__ACTIVITY__
Your answer should consist of the lines holding "VehicleTemperatures", copied from the material below.
··· DATA EXCERPTS ···
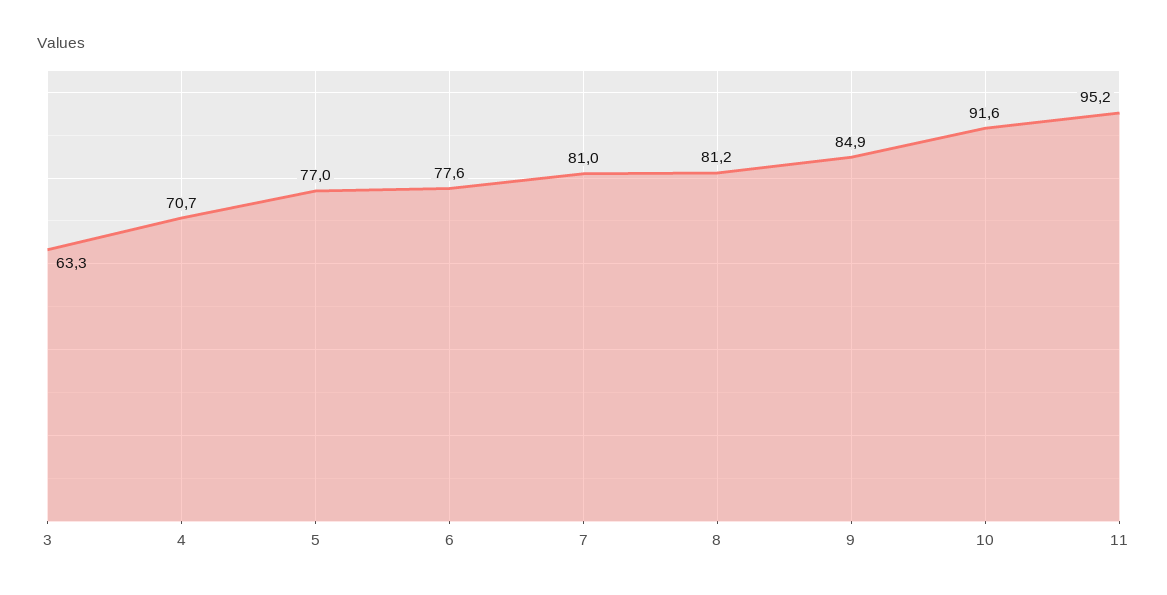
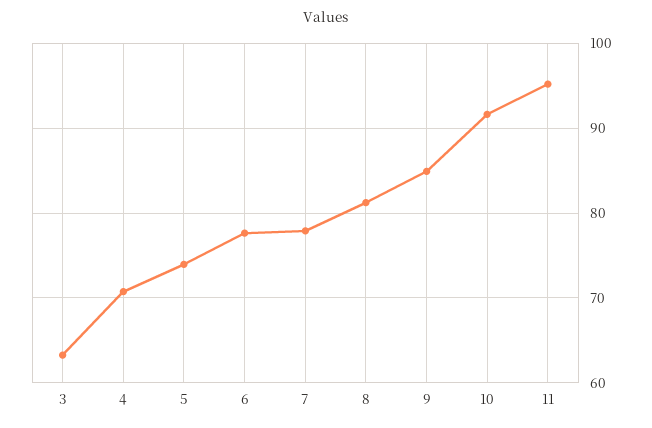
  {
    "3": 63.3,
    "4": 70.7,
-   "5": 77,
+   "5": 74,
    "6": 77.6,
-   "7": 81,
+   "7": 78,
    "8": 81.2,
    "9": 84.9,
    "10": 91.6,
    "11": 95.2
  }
···
··· DATA EXCERPTS ···
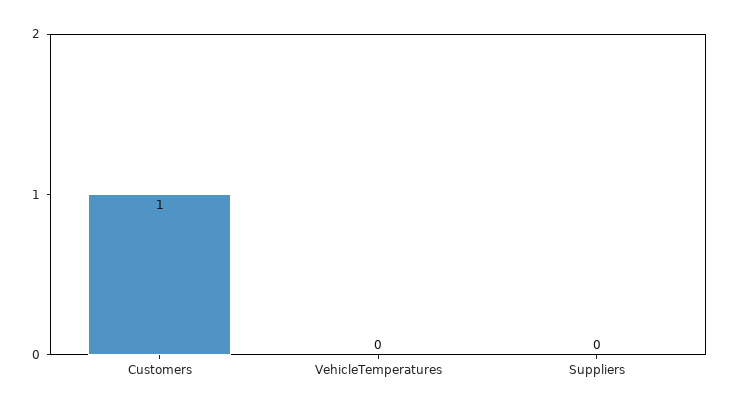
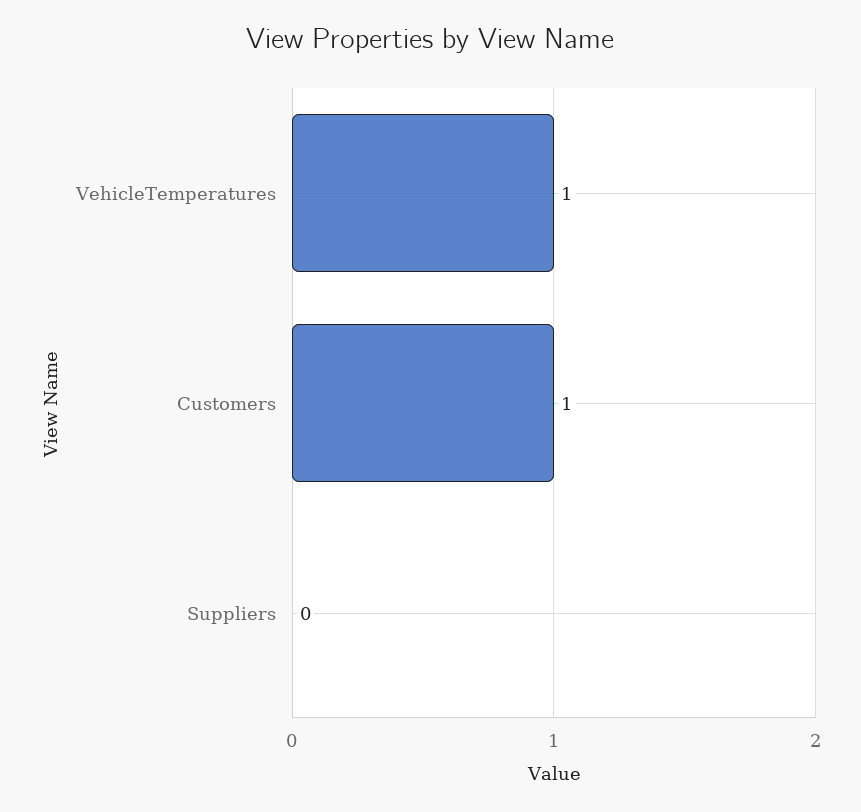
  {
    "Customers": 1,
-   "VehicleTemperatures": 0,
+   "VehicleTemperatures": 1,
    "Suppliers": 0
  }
···
__ANSWER SECTION__
-   "VehicleTemperatures": 0,
+   "VehicleTemperatures": 1,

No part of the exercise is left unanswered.